### What to work on
Every entry below is to be copied word for word, with its pictures removed.

[Extracted records]
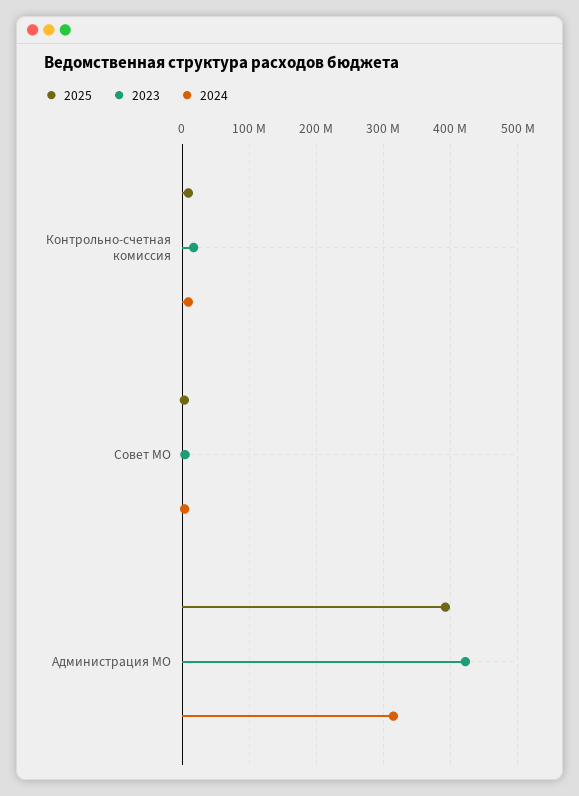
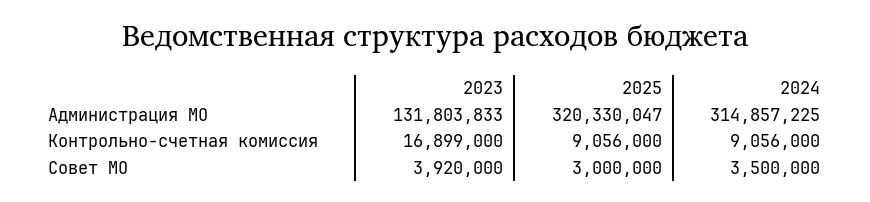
2025, Администрация МО: 390000000 -> 320330047
2023, Администрация МО: 420000000 -> 131803833

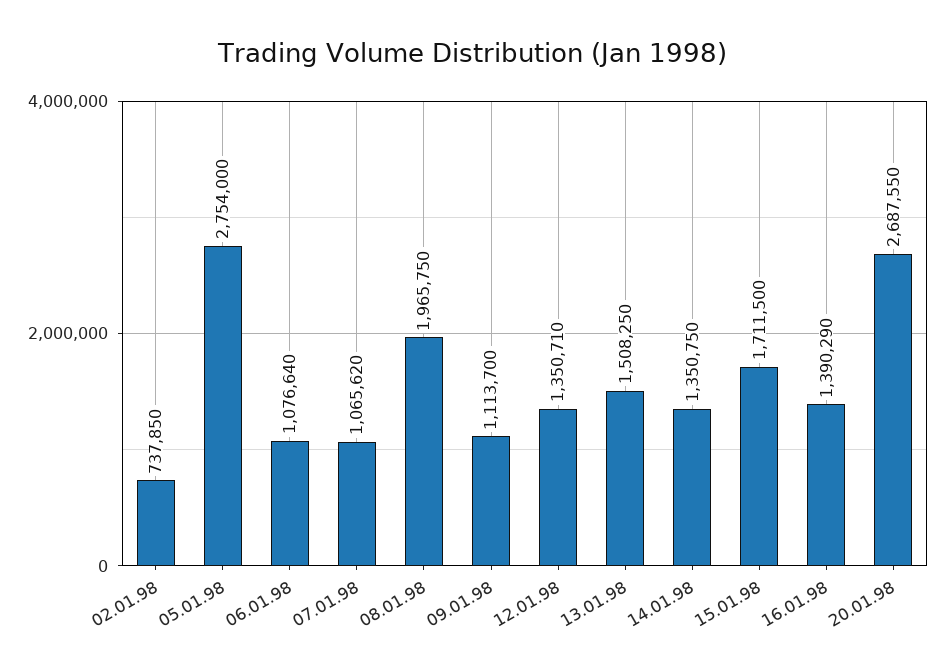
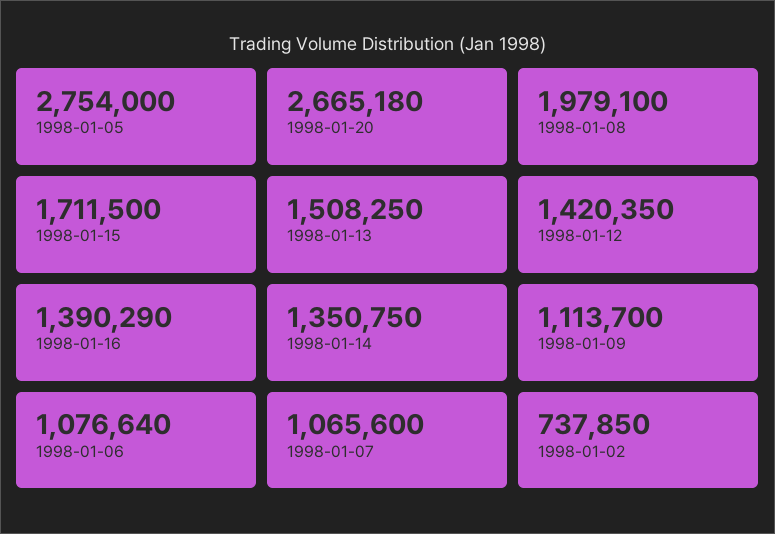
07.01.98: 1065620 -> 1065600
08.01.98: 1965750 -> 1979100
12.01.98: 1350710 -> 1420350
20.01.98: 2687550 -> 2665180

### Response box
2025, Администрация МО: 390000000 -> 320330047
2023, Администрация МО: 420000000 -> 131803833

07.01.98: 1065620 -> 1065600
08.01.98: 1965750 -> 1979100
12.01.98: 1350710 -> 1420350
20.01.98: 2687550 -> 2665180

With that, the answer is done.